La "patte" Ratcliffe se fait bien plus sentir dans la gestion du club en tant qu'entreprise; et là, le choc a été rude. Ce 3 juillet, le directeur exécutif intérimaire de MU Jean-Claude Blanc annonçait à une assemblée générale du personnel de Manchester United que 250 des 1100 emplois du club allaient être supprimés. L'ordre venait directement de Ratcliffe. Peu importe que les économies ainsi réalisées ne couvriraient même pas un an de salaire de Mason Mount, et que des serviteurs de longue date du club allaient se retrouver à la rue. On ne devient pas multimilliardaire en faisant du sentiment.

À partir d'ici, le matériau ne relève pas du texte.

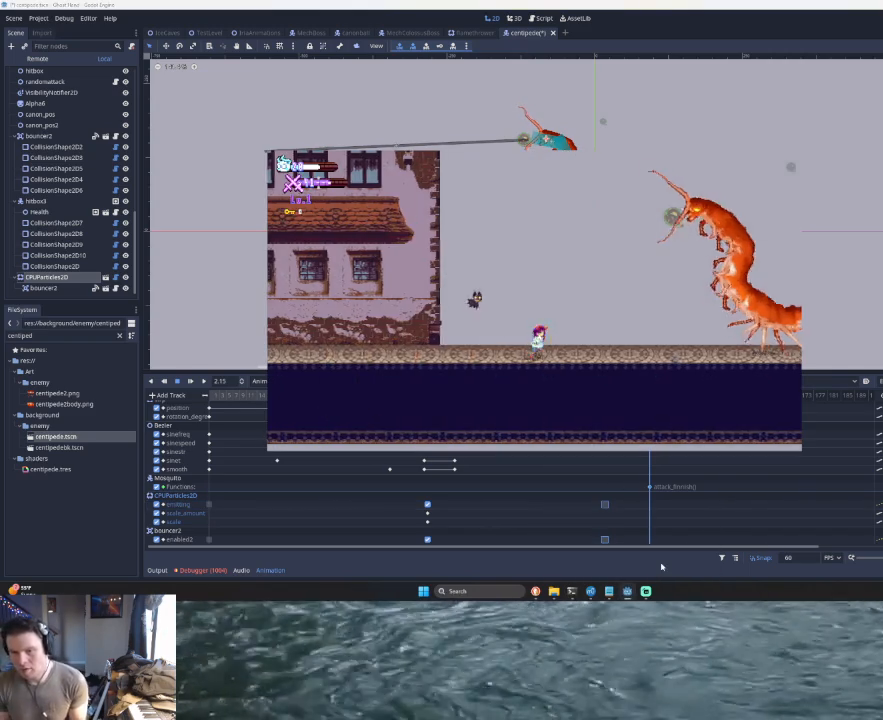
{"buttons": [], "left_stick": "right", "events": [[33, "START", "up"], [33, "left_stick", "right"]]}
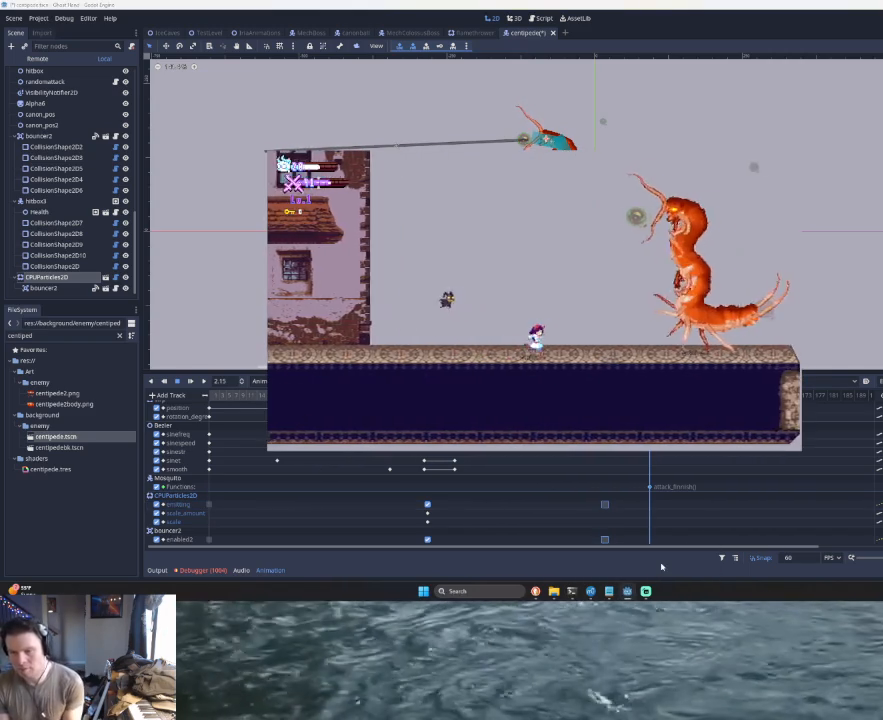
{"buttons": [], "left_stick": "center", "events": [[67, "left_stick", "center"]]}
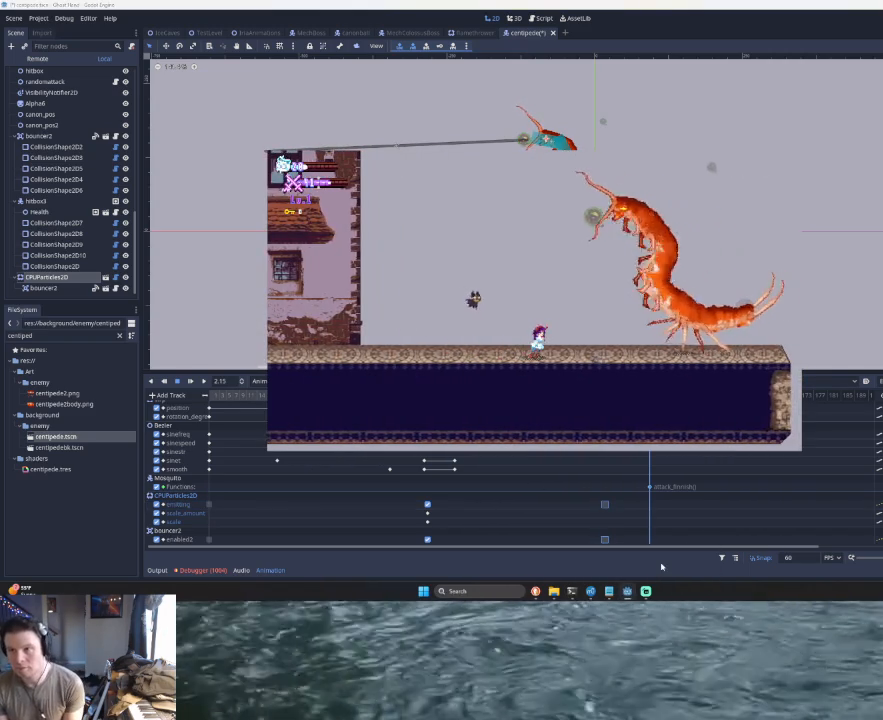
{"buttons": [], "left_stick": "right", "events": [[367, "left_stick", "right"]]}
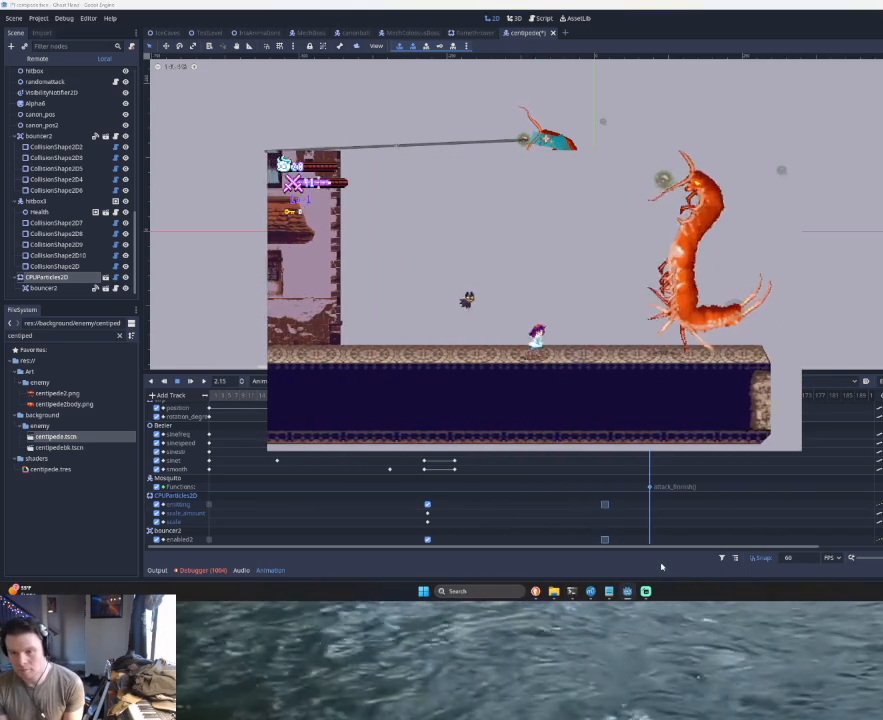
{"buttons": [], "left_stick": "center", "events": [[300, "left_stick", "center"]]}
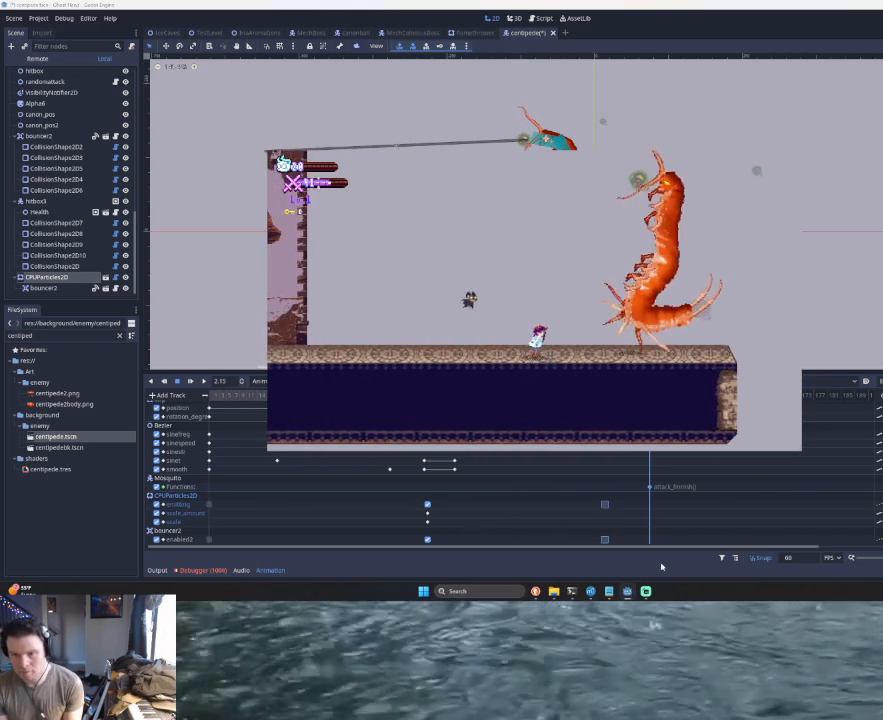
{"buttons": ["L1"], "left_stick": "center", "events": [[233, "left_stick", "left"], [400, "left_stick", "right"], [500, "L1", "down"], [500, "left_stick", "center"]]}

Mais imaginez une seconde qu'une telle mesure ait été prise par les Glazer. C'aurait été l'émeute sur Matt Busby Way. Comme l'économiste du football Kieran Maguire l'a suggéré, l'arrivée de Ratcliffe, le fan de toujours, l'Anglais, permet aux Glazers de garder le contrôle financier du club sans avoir à assumer les responsabilités de sa gestion. Autrement dit, tout devait changer pour que les choses demeurent les mêmes; et c'est ce qu'il s'est passé. La question est désormais de savoir si ce changement sera aussi sensible sur le terrain. Premier élément de réponse ce vendredi soir, contre Fulham.